"In situ X-ray snapshot analysis of transient molecular adsorption in a crystalline channel"
Kubota, R.; Tashiro, S.; Shiro, M.; Shionoya, M. Nat. Chem. 2014, 6, 913. DOI: 10.1038/NCHEM.2044
多孔性材料は、分離・分析・気体貯蔵・物質変換など、多種多様な応用が期待される材料群です。外界とは環境の異なるナノ空間に化合物を取り込むことを通じ、いろんな操作を行えることが魅力です。2014年トムソン・ロイター引用栄誉賞に選ばれた「メソ多孔性材料」もその一種です。
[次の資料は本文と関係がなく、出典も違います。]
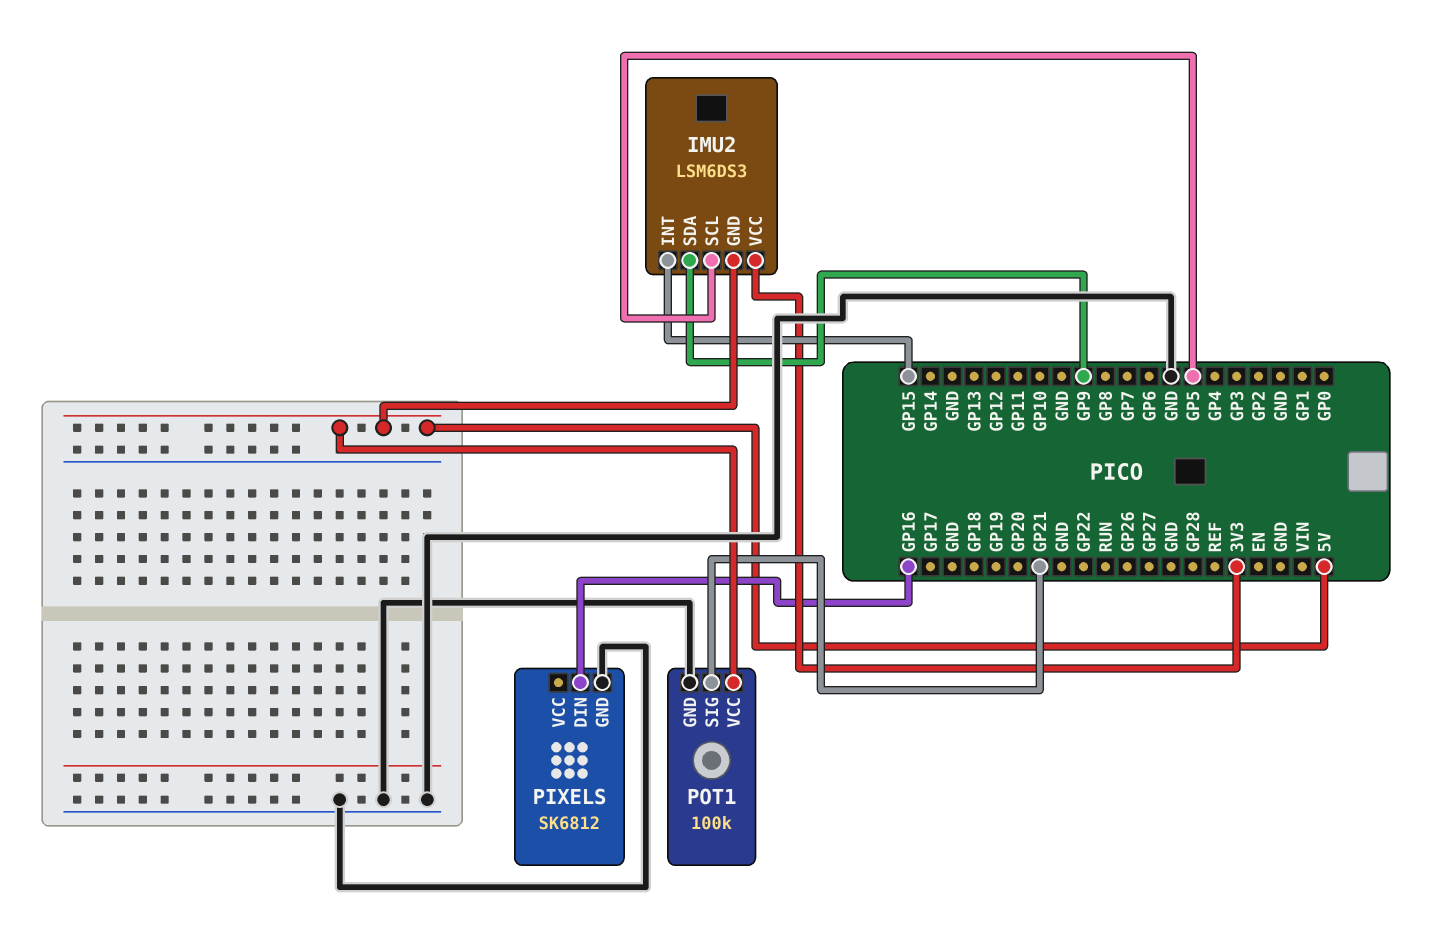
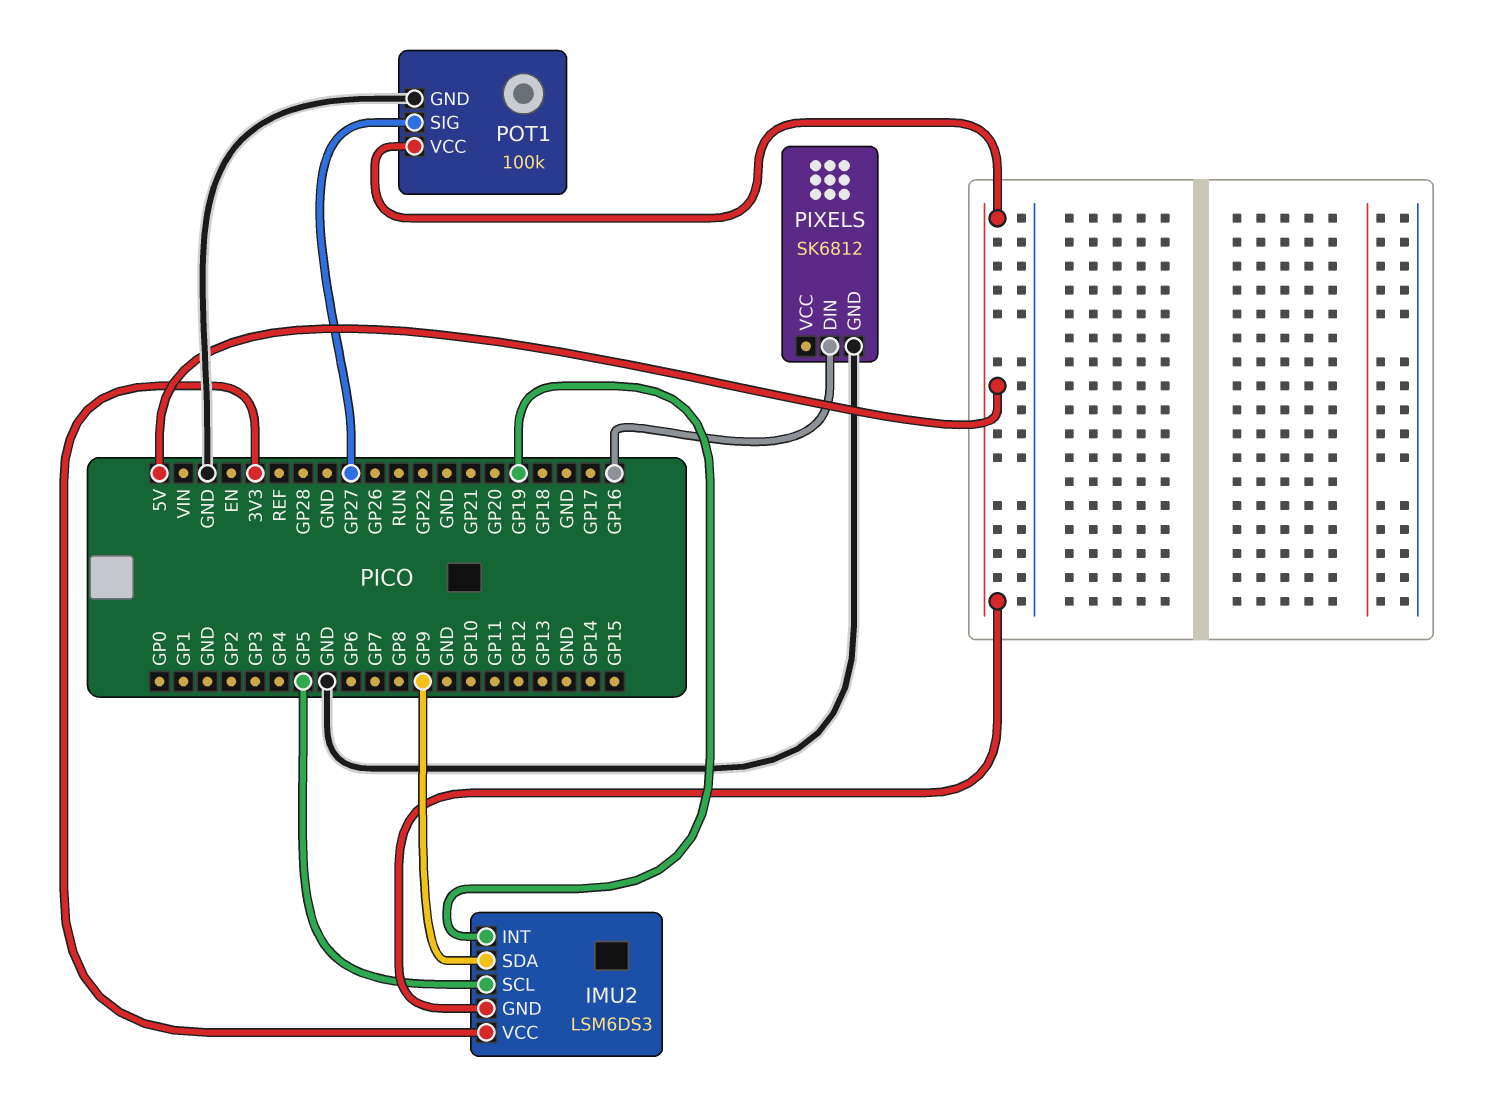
IMU2 pin INT: GP15 -> GP19
POT1 pin SIG: GP21 -> GP27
分子吸着は、こういった応用全ての基本となる化学過程。ざっくり言うなら、孔壁面にぺたぺたくっつきながら、分子が内部に取り込まれていく・・・というイメージです。
吸着現象を詳細に解析することができれば、材料の性能向上に向けた有益な情報が得られます。しかし「吸着されていく分子を、目で見るかのごとく捉えた研究」となると、これまで前例がありませんでした。
このたび東大理学部 塩谷光彦教授・田代省平助教らのグループは、材料の孔空間に分子が吸着されていく様子を、時間軸に沿って原子レベルで捉えることにはじめて成功しました。